L’inerzia dell’aggiudicatario paga!

Via libera al ricorso straordinario per Cassazione avverso le ordinanze con carattere decisorio

Il ricorso straordinario per Cassazione, ai sensi dell’art 111 Cost., è proponibile avverso i provvedimenti giurisdizionali emessi in forma di ordinanza o di decreto solo quando essi siano definitivi e abbiano carattere decisorio, siano, cioè, in grado di incidere con efficacia di giudicato su situazioni soggettive di natura sostanziale. Questo è quanto ha stabilito la Suprema Corte nella sentenza in commento.

L’art 111, comma VII, Cost sancisce che: “contro le sentenze e contro i provvedimenti sulla libertà personale, pronunciati dagli organi giurisdizionali ordinari o speciali, è sempre ammesso ricorso in Cassazione per violazione di legge”. Per giurisprudenza consolidata della Suprema Corte detta norma viene interpretata in modo estensivo. Pertanto, il ricorso straordinario in Cassazione è ammissibile non solo verso le sentenze, intese come i provvedimenti a cui il legislatore attribuisce detta forma, ma anche contro tutti i provvedimenti, compresi i decreti e le ordinanze caratterizzati dal duplice requisito della decisorietà e della definitività, quantunque la legge li dichiari espressamente non impugnabili. Alla luce di questa interpretazione della Corte di Cassazione il ricorso straordinario in Cassazione è ammesso avverso tutte le sentenze in senso sostanziale.

In tale contesto viene richiamata la consolidata e ricorrente massima secondo cui “in tema di impugnazioni, il ricorso straordinario per Cassazione, ai sensi dell’art 111 Cost., è proponibile avverso provvedimenti giurisprudenziali emessi in forma di ordinanza o di decreto solo quando essi siano definitivi e abbiano carattere decisorio, siano cioè in grado di incidere con efficacia di giudicato su situazioni soggettive di natura sostanziale” (in tal senso Cass n. 15949 del 20 luglio 2011; Cass n. 14140 del 27 giugno 2011).

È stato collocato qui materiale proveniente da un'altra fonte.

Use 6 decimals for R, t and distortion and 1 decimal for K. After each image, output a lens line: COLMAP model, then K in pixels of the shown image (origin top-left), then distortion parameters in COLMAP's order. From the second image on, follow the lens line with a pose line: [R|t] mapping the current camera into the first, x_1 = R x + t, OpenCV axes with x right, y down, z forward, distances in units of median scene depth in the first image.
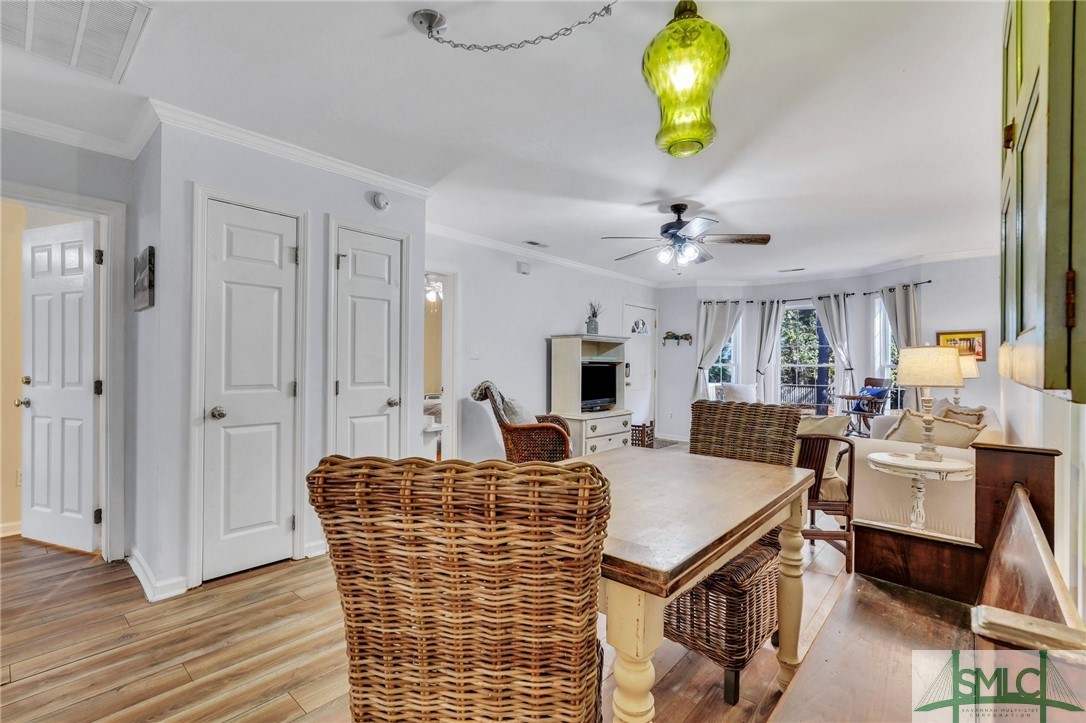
lens RADIAL K [[477.3, 0, 543.0], [0, 477.3, 361.5], [0, 0, 1]] dist [-0.000670, 0.000110]
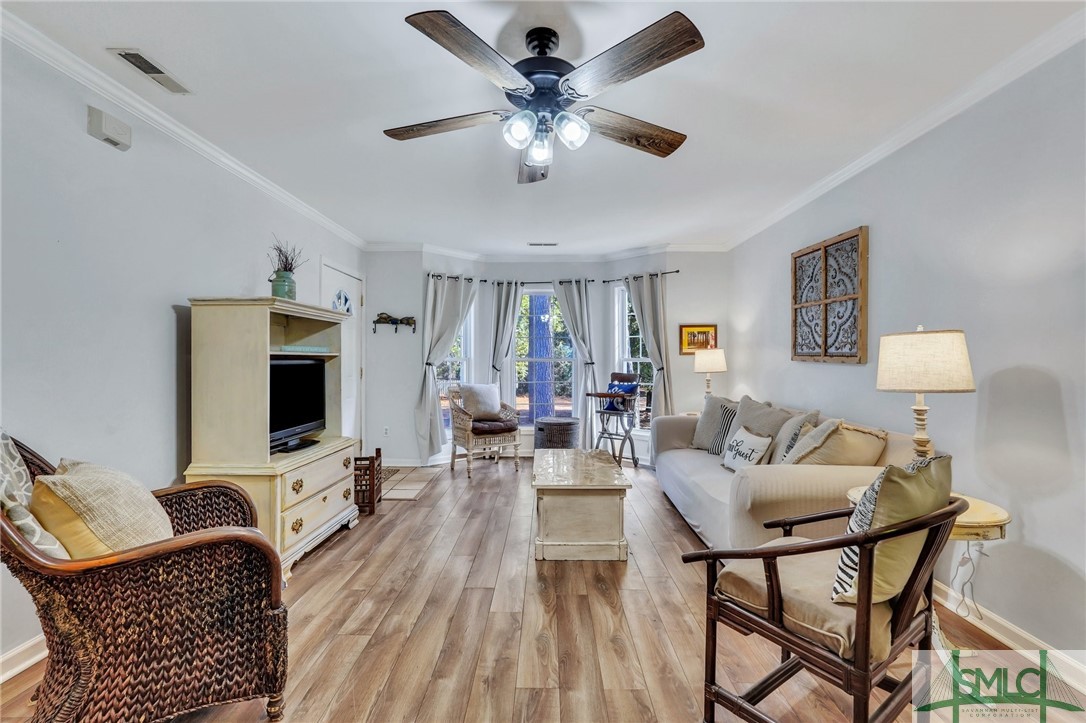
lens RADIAL K [[481.7, 0, 542.7], [0, 481.7, 359.2], [0, 0, 1]] dist [-0.003189, 0.000537]
pose [[0.759384, -0.006308, 0.650612, -0.025768], [0.000896, 0.999962, 0.008649, 0.000219], [-0.650642, -0.005985, 0.759361, 0.409215]]
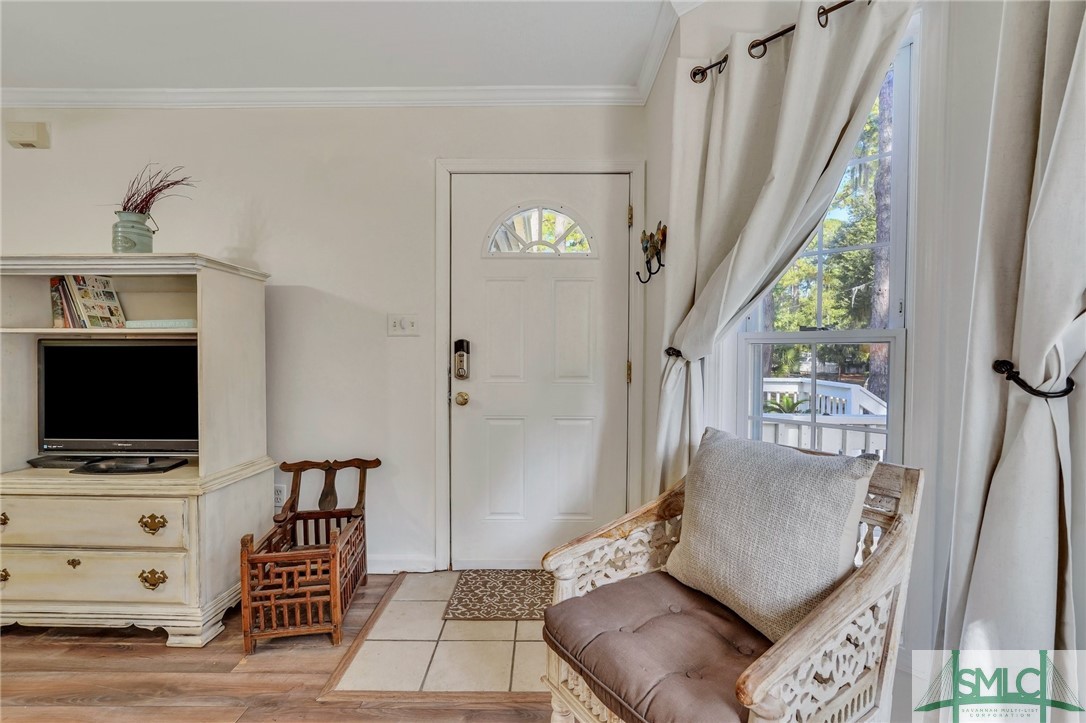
lens RADIAL K [[481.7, 0, 542.7], [0, 481.7, 359.2], [0, 0, 1]] dist [-0.003189, 0.000537]
pose [[0.653157, 0.012035, -0.757127, 0.593111], [0.003553, 0.999814, 0.018958, 0.013393], [0.757214, -0.015073, 0.652992, 0.996129]]
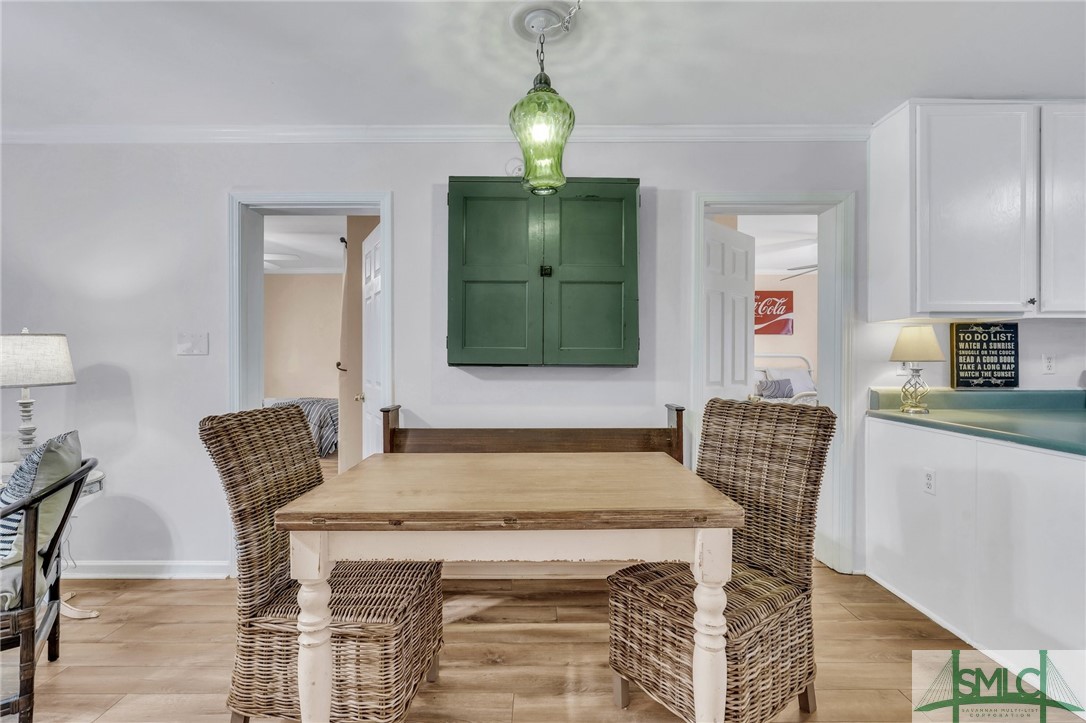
lens RADIAL K [[496.1, 0, 540.9], [0, 496.1, 362.7], [0, 0, 1]] dist [0.000275, 0.000594]
pose [[-0.661450, -0.014381, 0.749851, -0.171425], [-0.008895, 0.999896, 0.011330, -0.000952], [-0.749936, 0.000824, -0.661509, 0.447402]]
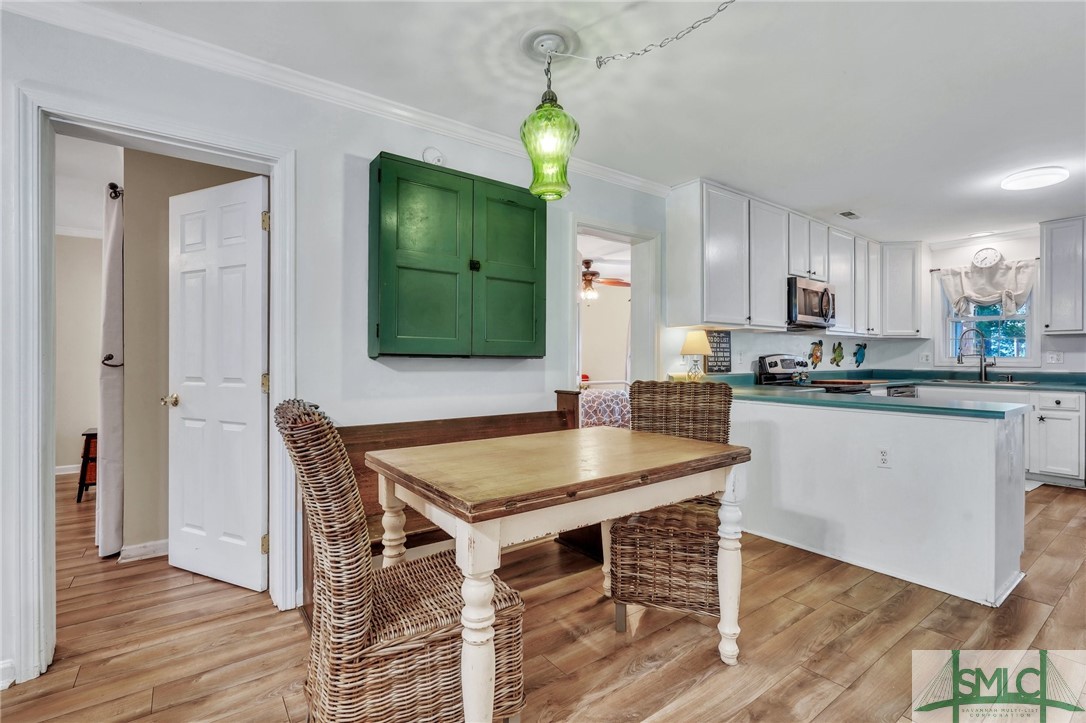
lens RADIAL K [[488.9, 0, 539.1], [0, 488.9, 361.1], [0, 0, 1]] dist [0.000329, 0.000535]
pose [[-0.974750, -0.011406, 0.223006, -0.001023], [-0.011466, 0.999934, 0.001025, 0.009886], [-0.223003, -0.001558, -0.974817, 0.579187]]
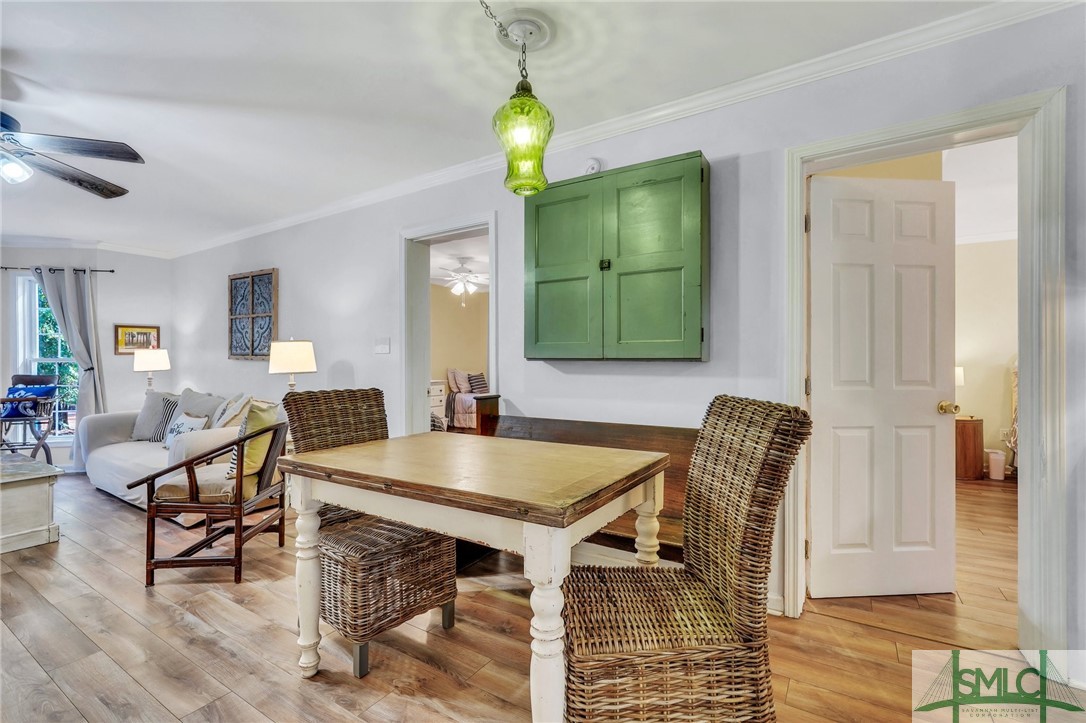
lens RADIAL K [[481.7, 0, 542.7], [0, 481.7, 359.2], [0, 0, 1]] dist [-0.003189, 0.000537]
pose [[-0.151593, -0.002657, 0.988439, -0.257082], [-0.001612, 0.999996, 0.002441, 0.005399], [-0.988442, -0.001223, -0.151597, 0.270509]]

Nel caso di specie La Suprema Corte ha dichiarato inammissibile il ricorso proposto avverso l’ordinanza di rigetto dell’inibitoria pronunciata ai sensi dell’art 283 c.p.c. e dell’art. 351 c.p.c., pronunciata dalla Corte d’Appello, trattandosi di provvedimento di natura processuale con contenuto non decisorio, che produce effetti temporanei, destinati ad esaurirsi con la sentenza definitiva del giudizio di impugnazione.